Question

A ladder is placed along a wall of a house such that its upper end is touching the top of the wall. The foot of the ladder is 2 m away from the wall and the ladder is making an angle of $60^o$ with the level of the ground. Determine the height of the wall.

Answer 1

Hint: The angle of elevation is the angle above the eye level of the observer towards a given point. The angle of depression is the angle below the eye level of the observer towards a given point. The tangent function is the ratio of the opposite side and the adjacent side.

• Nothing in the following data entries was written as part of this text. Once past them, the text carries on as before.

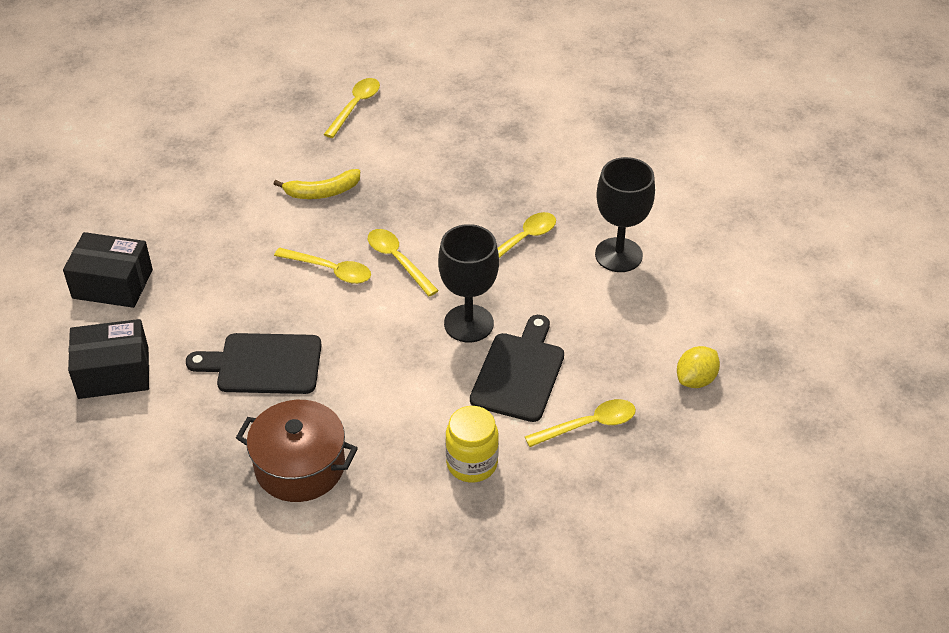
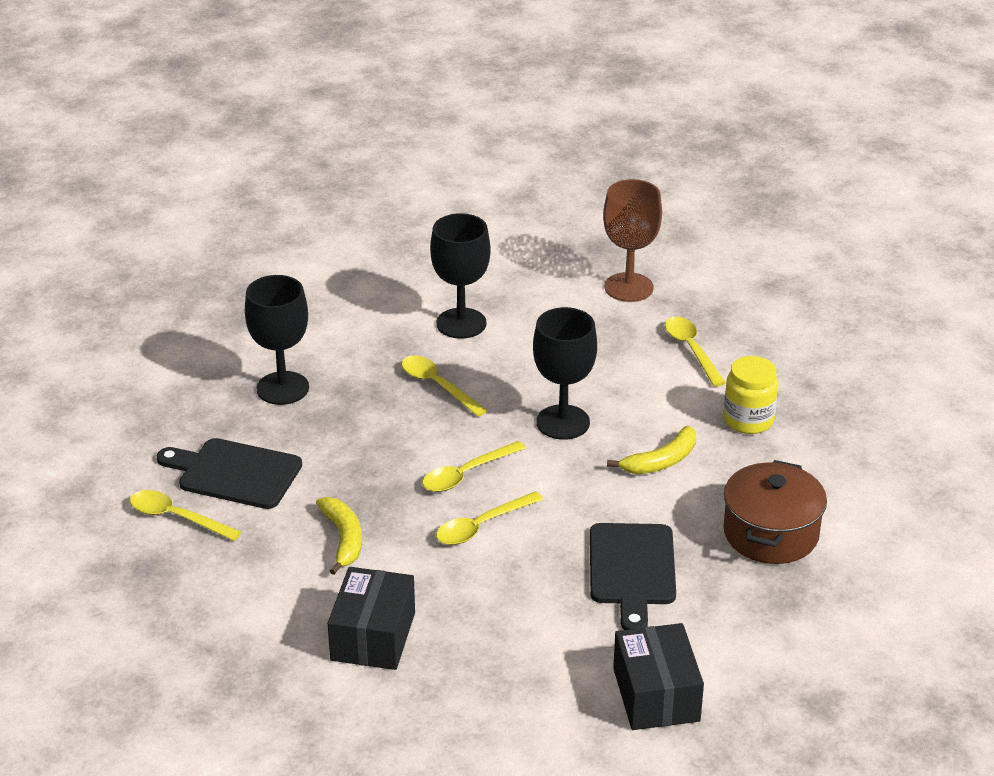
camera: 90 degrees left, 10 degrees down
black box [63,232,153,308] -> black box moved to [328,567,415,670]
yellow spoon [274,247,371,284] -> yellow spoon turned 150 degrees counterclockwise [436,491,543,545]
black cutting board [470,315,564,422] -> black cutting board moved to [157,438,302,509]
yellow lemon [677,346,720,388] -> brown goblet [603,179,662,302]
none -> black goblet [245,275,309,405]
none -> yellow banana [607,426,696,474]

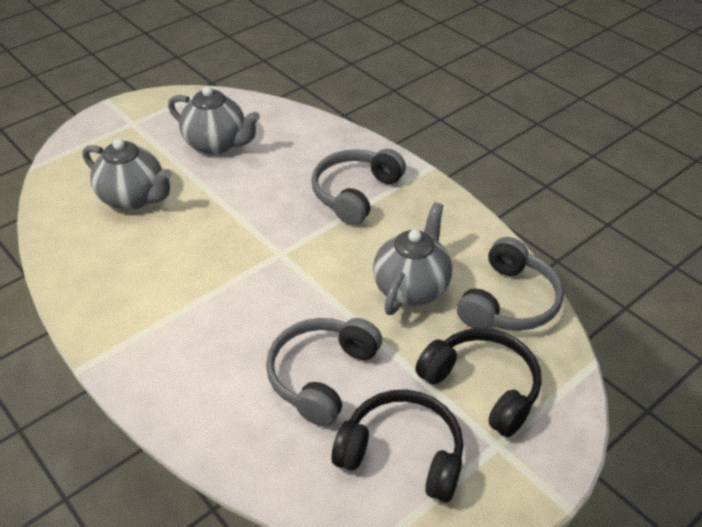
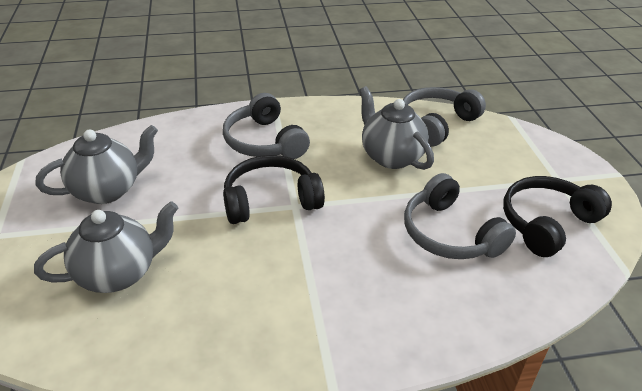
camera: 60 degrees left, 5 degrees down
black headphones [415,328,542,437] -> black headphones moved to [223,155,325,224]
grey headphones [457,237,564,331] -> grey headphones turned 105 degrees counterclockwise [403,87,486,147]

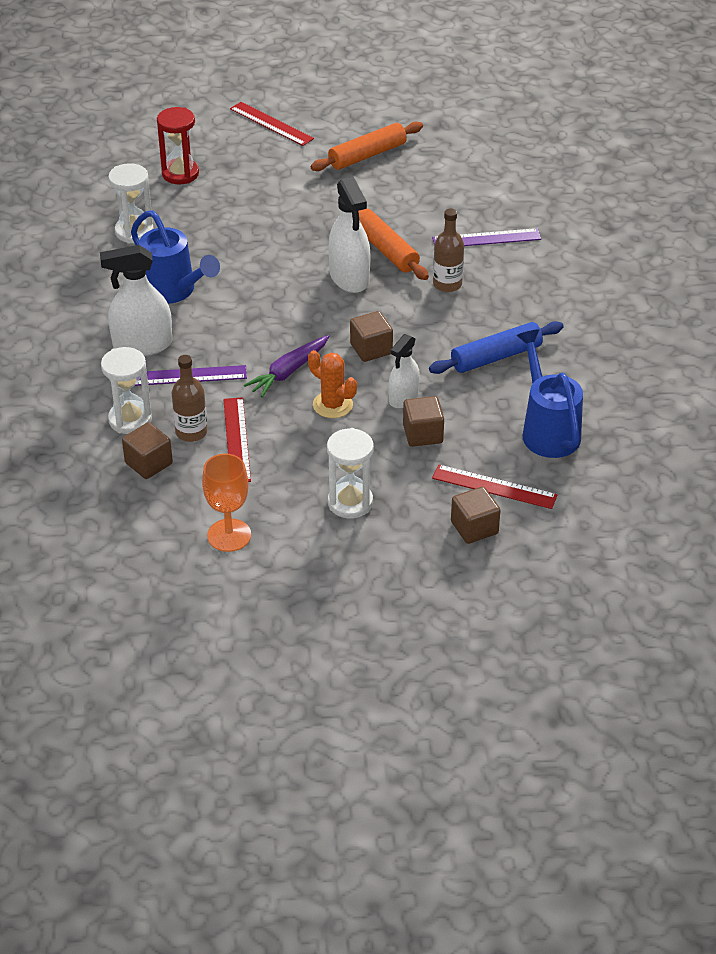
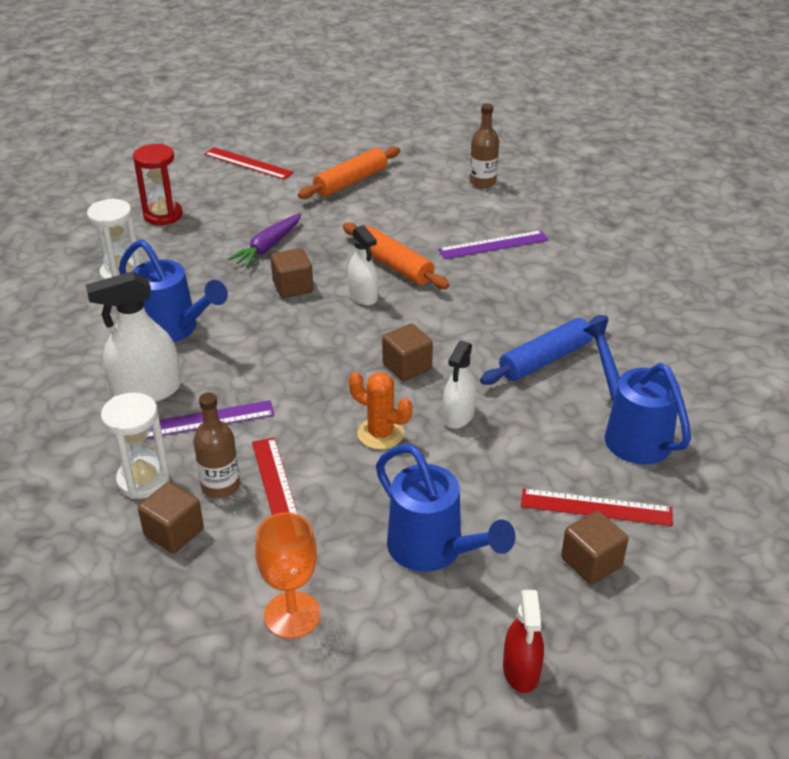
camera: 10 degrees left, 5 degrees down
purple carrot [244,335,329,397] -> purple carrot moved to [227,213,301,267]
white hourglass [327,428,374,519] -> blue watering can [376,444,516,572]
white spray bottle [328,177,371,293] -> white spray bottle [348,225,378,305], size x0.63
brown cube [403,396,444,447] -> brown cube moved to [271,248,313,298]
brown bottle [433,208,464,292] -> brown bottle moved to [469,104,499,188]
none -> red spray bottle [503,590,544,693]

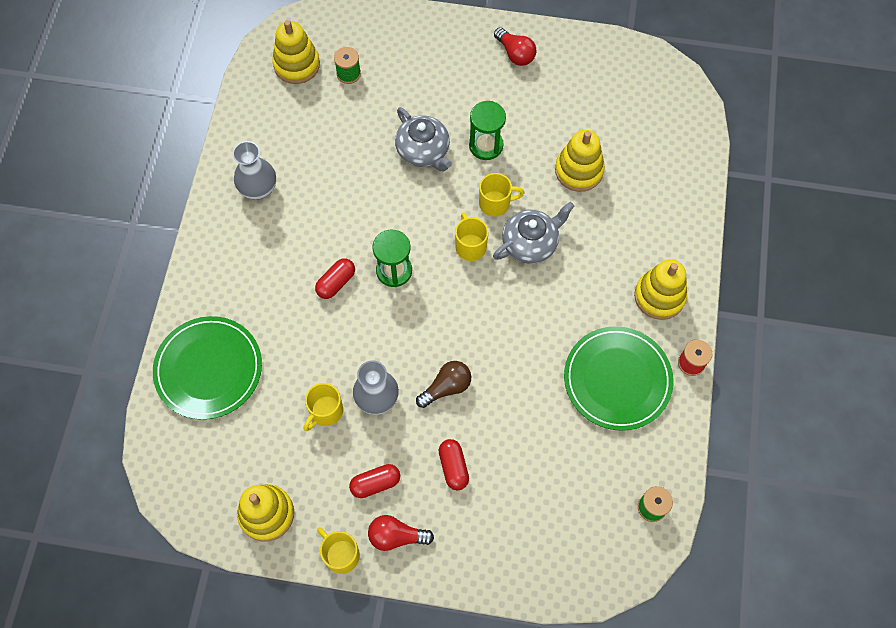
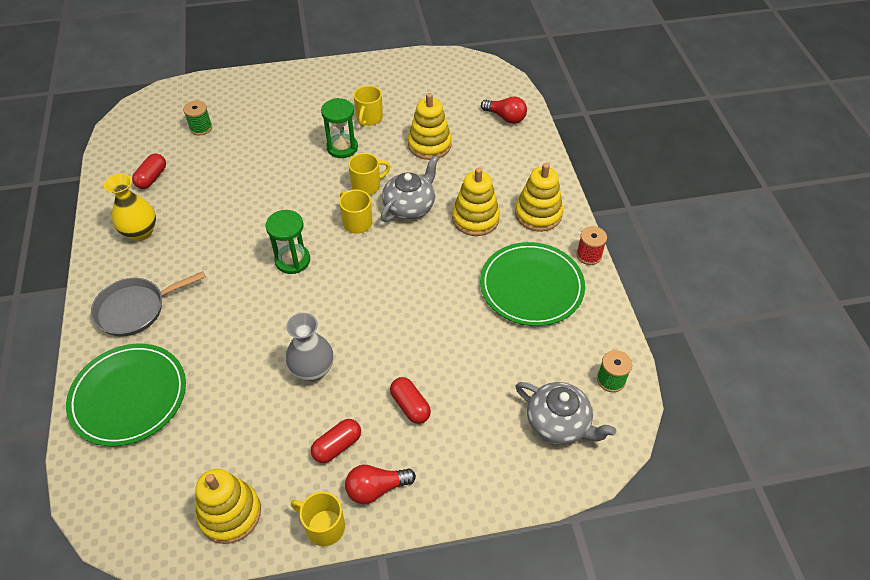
camera: 20 degrees left, 15 degrees down
grey vase [232,141,276,200] -> yellow vase [104,173,156,241]
yellow stacking toy [272,20,320,84] -> yellow stacking toy moved to [452,167,500,236]
yellow mug [304,383,343,431] -> yellow mug moved to [354,85,383,126]
red capsule [315,258,355,299] -> red capsule moved to [132,153,166,189]
grey teapot [395,107,452,172] -> grey teapot moved to [516,382,616,445]
brown light bulb [416,361,471,408] -> none
red light bulb [494,27,536,66] -> red light bulb moved to [481,96,527,124]
none -> grey pan [91,271,206,336]

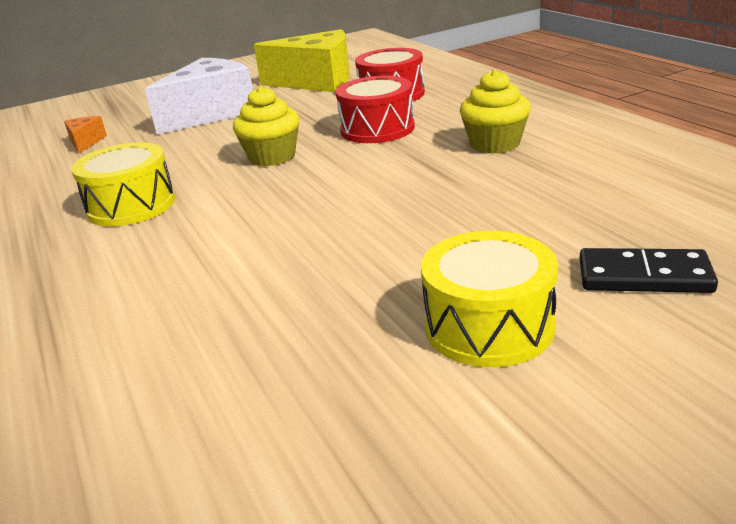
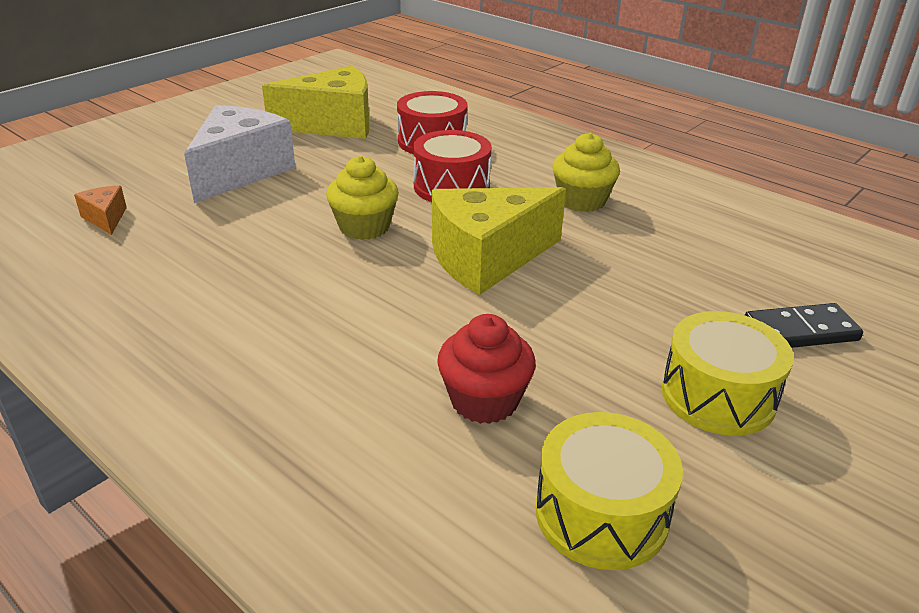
camera: 25 degrees left, 5 degrees up
yellow drum [71,142,175,227] -> yellow drum moved to [536,412,683,570]
none -> yellow cheese [432,187,566,295]
none -> red cupcake [437,314,536,424]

Complete step-by-step answer:

Let the wall DC be of the length h. The base of the ladder E is at a distance of 2 m from C as shown, where DE is the ladder. We will apply trigonometric formulas in triangle DCE as follows-

$

  In\;\vartriangle DCE,\; \\

  \tan {60^{\text{o}}} = \dfrac{{CD}}{{CE}} \\

  \sqrt 3 = \dfrac{{\text{h}}}{2} \\

  {\text{h}} = 2\sqrt 3 \;{\text{m}} \\

$


Therefore the height of the wall is 2 x 1.732 = 3.464 m.


Note: In such types of questions, it is important to read the language of the question carefully and draw the diagram step by step correctly. When the diagram is drawn, we just have to apply basic trigonometry to find the required answer.